引用文
════════════════════

プレミアレコード「Brush!?」
その知られざる真価

    

Side-A : 1.(including)
       The People of Glass (music:Toru Hatano)
       Foolish Guy (words・music:Toru & Hitoki)
       Mother Nature's Sun (words・music:Hitoki & Toru)
       to Reiko (words・music:Hitoki & Toru)
       2.DAY BREAK (music:Akira Asami)
       3.TEARS OF CHILD(words・music:Michio Ara)
        ※ブックレットではタイトルが「子供の荘厳な焼死」となっており、歌詞も異なっている
Side-B : 1.DIE A DOG'S DEATH
       (words・music:Donald Dog V)
      2.TOMB STONE(words・music :Masayoshi Takanaka)
      3.TILANGA (music :Takefumi Yoshida)
      4.GRAY HOUD BUS
       (words:J.Peters/music:T.Arita)
      5.ALL MOST CUT YOUR HAIR
        (words・music:Kuma、Hekkeru)

Hitoki Goto(Money & Idea)
Michio Ara(Inspiration)
Toshio Tsukagoshi(Camera)

「Brush!?」は、1971年にG.O.D. FAMOUS.CO.LTDから極めて少数リリースされた、知る人ぞ知る超レア盤。単にプレス枚数が少ないだけだったり、内容が伴わないものは「レア盤」と呼ぶに値しないが、本作は2001年に発行された「日本盤ROCK&POPSプレミア・レコード図鑑1954〜79年」において、“針を落とした瞬間から広がるサイケデリック・フィーリングでは、陳信輝のファーストと並ぶ傑作”“参加ミュージシャンについても録音技術の試みについても特筆に値する”と評された正真正銘のマニア垂涎のアルバム。オリジナル盤にはオークションで20万を超す値がついたこともある。ファズギターやキーボードが一体となった混沌としたサイケデリックサウンドは、海外での評価も高く、2003年にはドイツの再発レーベルSHADOKSより、オリジナルと同仕様*のアナログ盤が全世界同時発売され、日本では限定450枚が発売された。また、2004年11月には同レーベルによりCD化され、逆輸入されている(完売)。

════════════════════

収集したデータ
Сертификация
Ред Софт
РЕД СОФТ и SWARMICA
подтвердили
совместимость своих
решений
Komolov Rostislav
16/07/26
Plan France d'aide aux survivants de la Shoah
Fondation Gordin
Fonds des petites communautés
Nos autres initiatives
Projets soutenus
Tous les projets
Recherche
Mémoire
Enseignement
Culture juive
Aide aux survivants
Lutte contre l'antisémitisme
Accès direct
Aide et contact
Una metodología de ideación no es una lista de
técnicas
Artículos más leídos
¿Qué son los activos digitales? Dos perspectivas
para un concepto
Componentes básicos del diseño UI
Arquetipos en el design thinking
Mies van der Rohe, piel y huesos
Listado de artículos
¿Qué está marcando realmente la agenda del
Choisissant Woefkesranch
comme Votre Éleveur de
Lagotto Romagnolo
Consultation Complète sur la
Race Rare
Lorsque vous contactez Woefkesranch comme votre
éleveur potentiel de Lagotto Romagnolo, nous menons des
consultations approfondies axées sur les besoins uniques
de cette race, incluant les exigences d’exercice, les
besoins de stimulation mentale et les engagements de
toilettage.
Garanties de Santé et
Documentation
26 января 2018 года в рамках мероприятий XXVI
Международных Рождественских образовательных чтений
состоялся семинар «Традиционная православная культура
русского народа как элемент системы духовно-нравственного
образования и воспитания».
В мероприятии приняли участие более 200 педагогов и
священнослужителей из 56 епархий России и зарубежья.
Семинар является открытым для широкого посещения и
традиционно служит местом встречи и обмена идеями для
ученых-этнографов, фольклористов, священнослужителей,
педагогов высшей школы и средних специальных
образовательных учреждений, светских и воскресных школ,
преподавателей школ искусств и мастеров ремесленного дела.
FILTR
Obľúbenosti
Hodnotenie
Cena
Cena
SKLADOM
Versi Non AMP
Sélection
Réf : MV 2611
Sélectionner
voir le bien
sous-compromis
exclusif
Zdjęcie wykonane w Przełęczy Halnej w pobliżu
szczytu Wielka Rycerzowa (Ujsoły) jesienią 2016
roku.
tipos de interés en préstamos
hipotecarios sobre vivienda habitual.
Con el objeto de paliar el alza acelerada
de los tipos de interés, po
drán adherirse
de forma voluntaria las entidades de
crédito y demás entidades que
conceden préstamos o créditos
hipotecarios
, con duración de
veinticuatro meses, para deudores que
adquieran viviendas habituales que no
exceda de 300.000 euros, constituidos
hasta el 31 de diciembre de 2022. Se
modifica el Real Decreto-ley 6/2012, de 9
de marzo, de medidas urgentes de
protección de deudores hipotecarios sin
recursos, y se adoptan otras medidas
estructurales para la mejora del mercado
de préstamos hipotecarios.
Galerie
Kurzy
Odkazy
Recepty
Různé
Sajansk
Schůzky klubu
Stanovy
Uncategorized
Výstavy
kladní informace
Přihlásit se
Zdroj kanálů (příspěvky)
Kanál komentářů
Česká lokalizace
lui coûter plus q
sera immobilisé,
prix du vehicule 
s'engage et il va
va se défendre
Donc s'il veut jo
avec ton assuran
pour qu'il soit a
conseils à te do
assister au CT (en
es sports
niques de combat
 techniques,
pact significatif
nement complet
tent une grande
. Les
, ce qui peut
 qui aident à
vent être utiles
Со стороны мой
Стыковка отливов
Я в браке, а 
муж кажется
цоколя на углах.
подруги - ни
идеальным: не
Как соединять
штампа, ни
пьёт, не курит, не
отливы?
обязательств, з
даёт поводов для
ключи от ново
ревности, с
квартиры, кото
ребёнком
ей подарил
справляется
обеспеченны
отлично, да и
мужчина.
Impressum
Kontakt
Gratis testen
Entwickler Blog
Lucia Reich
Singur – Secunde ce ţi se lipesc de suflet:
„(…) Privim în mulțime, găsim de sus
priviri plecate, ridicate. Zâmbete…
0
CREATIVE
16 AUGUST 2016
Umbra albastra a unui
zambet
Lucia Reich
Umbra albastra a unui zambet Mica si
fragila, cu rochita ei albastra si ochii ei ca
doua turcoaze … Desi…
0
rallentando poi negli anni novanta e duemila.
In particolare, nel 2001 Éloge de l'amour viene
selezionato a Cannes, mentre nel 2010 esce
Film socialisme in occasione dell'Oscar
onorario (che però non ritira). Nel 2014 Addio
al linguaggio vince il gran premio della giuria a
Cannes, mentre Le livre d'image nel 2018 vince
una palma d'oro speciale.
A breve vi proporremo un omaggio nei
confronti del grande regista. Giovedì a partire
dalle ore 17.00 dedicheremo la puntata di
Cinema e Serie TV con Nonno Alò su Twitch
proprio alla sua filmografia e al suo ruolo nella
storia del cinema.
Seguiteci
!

════════════════════

課題内容
レコードの紹介文から、「Mother Nature's Sun」から「(words・music:Donald Dog V)」までを一字一句違えずに書き写せ。

課題の解答
Mother Nature's Sun (words・music:Hitoki & Toru)
       to Reiko (words・music:Hitoki & Toru)
       2.DAY BREAK (music:Akira Asami)
       3.TEARS OF CHILD(words・music:Michio Ara)
        ※ブックレットではタイトルが「子供の荘厳な焼死」となっており、歌詞も異なっている
Side-B : 1.DIE A DOG'S DEATH
       (words・music:Donald Dog V)